Altro che 600 mila euro di guadagno. Almeno quattro volte tanto, cioè quasi due milioni e mezzo di euro, avrebbe potuto o dovuto guadagnare, stando alle sue abitudini, l’allora editore di Repubblica se avesse voluto approfittare davvero delle notizie apprese da Renzi sulla riforma delle banche popolari, secondo il suo racconto alla Consob, sulla porta dell’ascensore di Palazzo Chigi. Dove il presidente del Consiglio l’aveva accompagnato personalmente dopo la solita colazione di prima mattina. E alla presenza, peraltro, del commesso di servizio.
A parte tutte queste osservazioni, servite presumibilmente al pubblico ministero Pesci per chiedere l’archiviazione e alla Consob per chiudere il caso, sulla natura e sul contenuto dello scoop del Fatto Quotidiano ci sarebbe da porsi una domanda tutta giornalistica.
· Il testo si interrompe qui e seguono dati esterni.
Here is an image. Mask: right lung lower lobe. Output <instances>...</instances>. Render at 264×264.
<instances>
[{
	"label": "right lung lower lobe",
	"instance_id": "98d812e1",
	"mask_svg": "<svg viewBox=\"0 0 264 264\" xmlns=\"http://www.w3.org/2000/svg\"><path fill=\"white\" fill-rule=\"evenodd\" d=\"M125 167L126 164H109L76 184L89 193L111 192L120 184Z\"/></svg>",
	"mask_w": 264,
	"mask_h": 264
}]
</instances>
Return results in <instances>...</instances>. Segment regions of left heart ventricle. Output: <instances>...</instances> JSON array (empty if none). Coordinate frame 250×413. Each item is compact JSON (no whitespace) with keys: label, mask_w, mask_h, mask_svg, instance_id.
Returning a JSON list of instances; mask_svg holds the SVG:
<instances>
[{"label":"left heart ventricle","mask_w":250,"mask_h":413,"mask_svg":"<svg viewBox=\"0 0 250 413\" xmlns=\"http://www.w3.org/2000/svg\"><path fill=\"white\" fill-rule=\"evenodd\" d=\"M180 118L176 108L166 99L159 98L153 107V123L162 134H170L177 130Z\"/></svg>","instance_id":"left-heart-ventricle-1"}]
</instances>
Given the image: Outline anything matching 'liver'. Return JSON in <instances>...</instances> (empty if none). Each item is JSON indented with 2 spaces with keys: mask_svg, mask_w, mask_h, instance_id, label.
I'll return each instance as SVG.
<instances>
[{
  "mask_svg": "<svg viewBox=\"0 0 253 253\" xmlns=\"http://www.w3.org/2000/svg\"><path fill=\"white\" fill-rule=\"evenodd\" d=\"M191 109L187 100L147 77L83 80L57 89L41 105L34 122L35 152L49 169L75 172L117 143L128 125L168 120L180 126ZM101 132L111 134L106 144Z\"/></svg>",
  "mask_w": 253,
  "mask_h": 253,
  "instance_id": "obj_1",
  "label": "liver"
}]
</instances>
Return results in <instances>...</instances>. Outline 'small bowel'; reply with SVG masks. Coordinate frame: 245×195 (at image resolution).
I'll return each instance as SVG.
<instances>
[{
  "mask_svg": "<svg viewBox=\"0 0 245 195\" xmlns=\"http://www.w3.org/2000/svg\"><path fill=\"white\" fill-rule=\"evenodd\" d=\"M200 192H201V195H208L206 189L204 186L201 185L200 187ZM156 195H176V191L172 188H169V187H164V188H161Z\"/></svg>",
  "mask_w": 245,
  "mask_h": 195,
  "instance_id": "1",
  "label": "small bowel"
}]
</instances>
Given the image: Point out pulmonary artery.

Ma di un giornalismo elementare, da approccio al nostro mestiere.
Mi chiedo, in particolare, se la notizia stia più nella presunta, assai presunta conduzione di “nuove indagini” da parte del gip, che si è solo limitato a convocare indagato e pubblico ministero, o nel tempo – quasi due anni - che il giudice ha impiegato per prendere questa decisione.
E un po’ come tornare a chiedersi se fa più notizia il cane che morde l’uomo o l’uomo che morde il cane. Beh, quei quasi due anni che sono stati necessari - forse per validissime ragioni, per carità - ad un giudice per convocare la sua camera di consiglio riservata assomigliano un po’ all’uomo che morde il cane. Questa, sì, che è la notizia. Una notizia non dico inquietante, come pure verrebbe voglia di pensare di primo acchito, ma assai sfortunata, essendo arrivata o essendo stata diffusa in coincidenza con le ultime battute di una campagna elettorale. E che campagna elettorale.